§ Vorliegender Text

7.3     Der Beschwerdeführer führt dazu in einer Stellungnahme vom 11. Juni 2020 (BB-Nr. 14) aus, das IT-Audit sei innerhalb eines halben Tages erstellt worden, bevor das Back-End neu definiert worden sei. Es liege auf der Hand, dass es sich hier um eine konstruierte Geschichte handle. Das IT-Audit sei erfolgt für Software, die extern durch die K.___ GmbH erstellt worden sei (bis Ende Mai 2019). Von deren Seite sei das IT-Audit bestritten worden. Der Verwaltungsrat habe der K.___ GmbH keine Gelegenheit eingeräumt, die Software nachzubessern, obwohl eine Gewährleistung (Garantie) bestanden habe. Der Verwaltungsrat (C.___, D.___) wäre, so der Beschwerdeführer weiter, verpflichtet gewesen, die Gewährleistung abzurufen, anstatt die Software neu zu bewerten.

 

7.4     Die vorstehend wiedergegebene Argumentation des Beschwerdeführers vermag nicht zu überzeugen: Das Technische Assessment basierte auf einem eintägigen Austausch mit Q.___, dem hauptsächlichen Know-How-Träger, und einem direkten Einblick vor Ort. Es förderte nicht bloss einzelne Mängel am Produkt zutage, welche im Rahmen einer Gewährleistung innert nützlicher Frist behoben werden könnten. Vielmehr zeigte sich beispielsweise, dass die Software bzw. die eingesetzte Technologie als solche bereits veraltet war, die erforderlichen Dokumentationen fehlten, das Entwicklungsteam weder pensen- noch qualifikationsmässig ausreichend dotiert war, keine systematischen Systemtests existierten und keine modernen Entwicklungsmethoden eingesetzt wurden, Infrastruktur und Datenbank verschiedene Mängel aufwiesen und die Sicherheit in mehreren Punkten (Passwörter, Server-Konfiguration, keine klaren Zugriffsregeln, fehlende Dokumentationen zu Strukturen, Rollenverteilung usw.) unzureichend gewährleistet war. Vor diesem Hintergrund erscheint der Befund, bei der Applikation handle es sich bestenfalls um einen «Prototyp in Produktion» mit ca. 100 Usern, als überzeugend. Er wird im Übrigen auch durch den Umstand gestützt, dass der Applikation jedenfalls bis zu diesem Zeitpunkt nie ein nennenswerter kommerzieller Erfolg beschieden war. Der Beschwerdeführer brachte denn auch nicht vor, welche Aussagen im Bericht über das Assessment unzutreffend sein sollten.

§ Arbeitsanweisung
Beantworte kurz diese Fragen zum Text über das IT-Audit:
(a) Von welchem Datum ist die Stellungnahme des Beschwerdeführers?
(b) Mit wem fand der eintägige Austausch statt, auf dem das Technische Assessment basierte?
(c) Mit wie vielen Usern wird der «Prototyp in Produktion» angegeben?

Seitenweise Textauszüge
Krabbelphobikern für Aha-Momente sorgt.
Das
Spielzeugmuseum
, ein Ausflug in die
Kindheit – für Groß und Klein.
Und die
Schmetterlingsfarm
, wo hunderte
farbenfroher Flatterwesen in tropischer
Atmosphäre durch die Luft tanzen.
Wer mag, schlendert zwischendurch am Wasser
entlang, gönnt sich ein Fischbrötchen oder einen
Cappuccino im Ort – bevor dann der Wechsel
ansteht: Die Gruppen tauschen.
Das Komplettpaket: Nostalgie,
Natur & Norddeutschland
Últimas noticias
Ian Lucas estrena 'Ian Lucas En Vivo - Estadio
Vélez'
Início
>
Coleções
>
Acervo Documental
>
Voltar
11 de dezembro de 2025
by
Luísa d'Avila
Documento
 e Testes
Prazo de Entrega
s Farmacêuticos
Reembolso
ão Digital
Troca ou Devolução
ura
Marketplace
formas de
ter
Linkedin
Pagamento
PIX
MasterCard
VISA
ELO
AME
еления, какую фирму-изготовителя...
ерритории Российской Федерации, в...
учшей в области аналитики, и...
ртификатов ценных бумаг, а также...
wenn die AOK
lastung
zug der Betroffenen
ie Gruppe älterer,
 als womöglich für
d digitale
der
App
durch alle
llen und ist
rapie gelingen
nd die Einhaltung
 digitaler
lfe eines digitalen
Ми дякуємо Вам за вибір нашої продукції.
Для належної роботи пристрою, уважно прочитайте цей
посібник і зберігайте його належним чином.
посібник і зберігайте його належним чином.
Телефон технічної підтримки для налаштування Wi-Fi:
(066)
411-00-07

§ Antwort zur Aufgabe
(a) Vom 11. Juni 2020.
(b) Mit Q.___, dem hauptsächlichen Know-How-Träger.
(c) Mit ca. 100 Usern.